Fig. A. À table !
[mɛtʁ dy bœʁ dɑ̃ le epinaʁ] (LOC.FRIC. LEGUM.)
Depuis la nuit des temps les épinards font la fierté des diététiciens (de la cantoche) et la terreur des enfants (à la cantoche). Ils auraient pu se contenter d’en rester là. Mais non.
Jadis, ils étaient en sus le triste symbole d’une assiette modeste, d’un quotidien frugal où l’on comptait les sous jusqu’au dernier liard quand ce n’était pas les œufs dans le trou du cul de la poule. Et quand on n’avait vraiment pas un radis c’était épinards cuits à l’eau au déjeuner…
Des épinards avec une noisette de beurre et c’était un rayon de soleil, l’austère misère qui s’éloignait (mais pas trop loin tout de même). Pour l’ordinaire d’un ménage tirant le diable par la queue, cette graisse c’était le Graal. Même à la cantine le beurre faisait passer la pilule : on avalerait tant bien que mal le légume riche en fer qui nous donnerait des forces pour la bataille de Petits Suisses de fin de repas (mais ceci est une autre histoire).

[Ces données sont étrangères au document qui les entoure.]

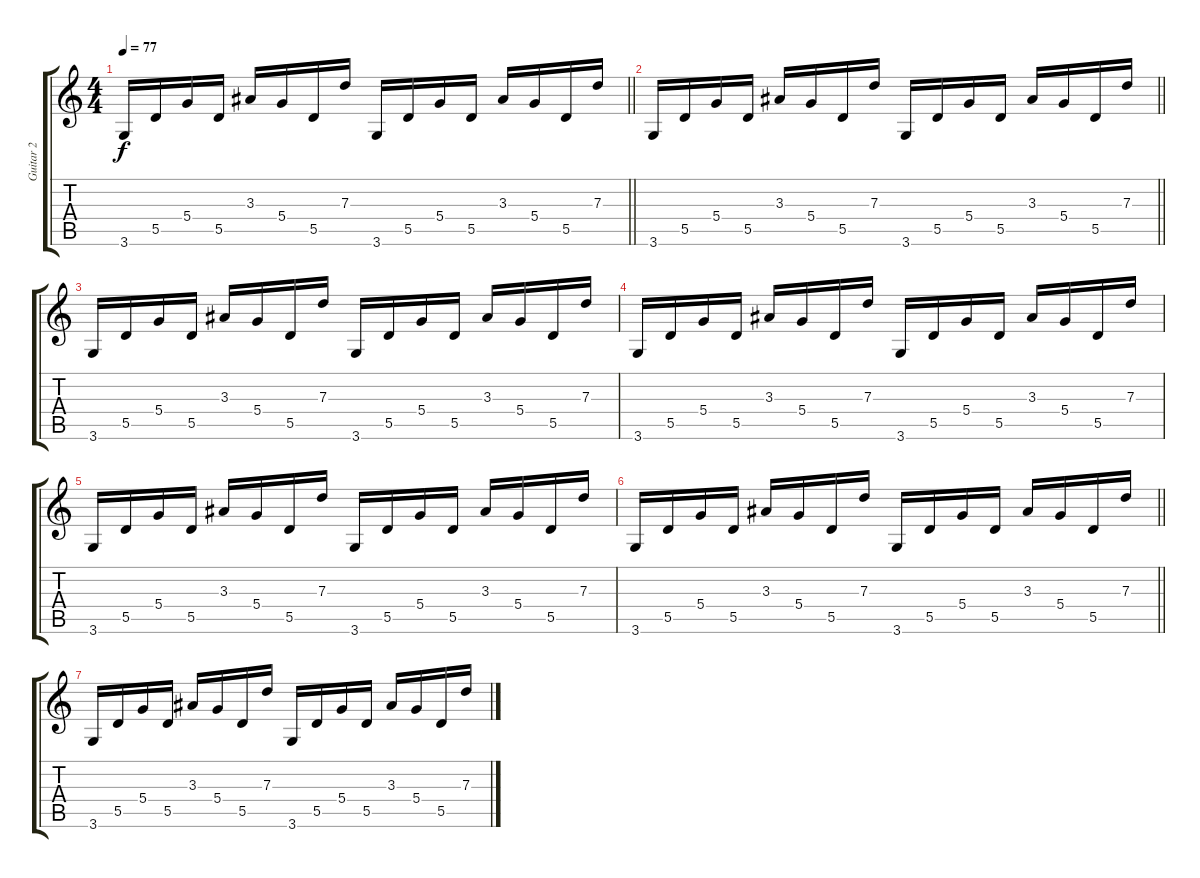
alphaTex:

\track ("Guitar 2" "Guitar 2") {instrument acousticguitarsteel}
\staff {score tabs}
\tuning (E4 B3 G3 D3 A2 E2) {hide}
\ts (4 4)
\tempo 77
\clef g2
\barLineRight lightlight
\ks c
3.6.16{dy f} 5.5.16 5.4.16 5.5.16 3.3.16 5.4.16 5.5.16 7.3.16 3.6.16 5.5.16 5.4.16 5.5.16 3.3.16 5.4.16 5.5.16 7.3.16 |
\barLineRight lightlight
3.6.16 5.5.16 5.4.16 5.5.16 3.3.16 5.4.16 5.5.16 7.3.16 3.6.16 5.5.16 5.4.16 5.5.16 3.3.16 5.4.16 5.5.16 7.3.16 |
3.6.16 5.5.16 5.4.16 5.5.16 3.3.16 5.4.16 5.5.16 7.3.16 3.6.16 5.5.16 5.4.16 5.5.16 3.3.16 5.4.16 5.5.16 7.3.16 |
3.6.16 5.5.16 5.4.16 5.5.16 3.3.16 5.4.16 5.5.16 7.3.16 3.6.16 5.5.16 5.4.16 5.5.16 3.3.16 5.4.16 5.5.16 7.3.16 |
3.6.16 5.5.16 5.4.16 5.5.16 3.3.16 5.4.16 5.5.16 7.3.16 3.6.16 5.5.16 5.4.16 5.5.16 3.3.16 5.4.16 5.5.16 7.3.16 |
\barLineRight lightlight
3.6.16 5.5.16 5.4.16 5.5.16 3.3.16 5.4.16 5.5.16 7.3.16 3.6.16 5.5.16 5.4.16 5.5.16 3.3.16 5.4.16 5.5.16 7.3.16 |
3.6.16 5.5.16 5.4.16 5.5.16 3.3.16 5.4.16 5.5.16 7.3.16 3.6.16 5.5.16 5.4.16 5.5.16 3.3.16 5.4.16 5.5.16 7.3.16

Mettre du beurre dans les épinards aurait donc pris racine dans la seconde moitié du XIXᵉ siècle, époque où les produits laitiers n’étaient les amis que des riches et un luxe pour les plus modestes. Le condiment s’avérait un véritable marqueur social, une preuve tangible que l’on pouvait s’offrir un peu plus que le strict nécessaire et on allait parfois jusqu’à se beurrer la tartine pour fêter l’arrivée d’une motte sur la table.
On mettait du beurre dans les épinards quand on avait réussi à arrondir ses fins de mois avec un opportun pécule, du grisbi surgit de nulle part, des pépètes inopinées. D’heures sup’ en tiercé dans le désordre, de coup de main donné pour aller jeter un truc aux Goudes en découverte d’un bifton traînant dans la poche d’une vieille veste, on apportait une touche de mieux à la gastronomie du quotidien.
Loin de la fortune soudaine, le beurre dans les épinards était une avancée modeste, un léger mieux, un contentement mesuré.
L’époque a bien changé. Le moderne croit désormais au ruissellement. Et il entend bien se gaver quitte à faire dans l’excès de cholestérol. Ce n’est pas pour rien que le Français est le premier consommateur mondial de beurre. Il se beurre les noisettes, la raie et la tartine avec du cru, du fin, du demi-sel à qui mieux mieux.
Quant aux épinards, ils triomphent désormais sur les cartes de bistrots à la mode où ils se parent de beurre noisette et de crème infusée au thym. Même les anciens de la cantine les adorent.